::: Recorded data :::

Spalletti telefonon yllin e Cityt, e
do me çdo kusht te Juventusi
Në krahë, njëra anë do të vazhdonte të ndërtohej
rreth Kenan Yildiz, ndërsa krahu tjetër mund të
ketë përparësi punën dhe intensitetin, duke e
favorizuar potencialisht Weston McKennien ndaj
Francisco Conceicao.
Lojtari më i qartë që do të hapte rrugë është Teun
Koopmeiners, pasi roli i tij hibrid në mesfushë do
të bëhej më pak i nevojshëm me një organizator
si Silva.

:::

**What you will do:**
Can you copy the lines above word for word, leaving every one unchanged?

**Answer to this problem:**
Spalletti telefonon yllin e Cityt, e
do me çdo kusht te Juventusi
Në krahë, njëra anë do të vazhdonte të ndërtohej
rreth Kenan Yildiz, ndërsa krahu tjetër mund të
ketë përparësi punën dhe intensitetin, duke e
favorizuar potencialisht Weston McKennien ndaj
Francisco Conceicao.
Lojtari më i qartë që do të hapte rrugë është Teun
Koopmeiners, pasi roli i tij hibrid në mesfushë do
të bëhej më pak i nevojshëm me një organizator
si Silva.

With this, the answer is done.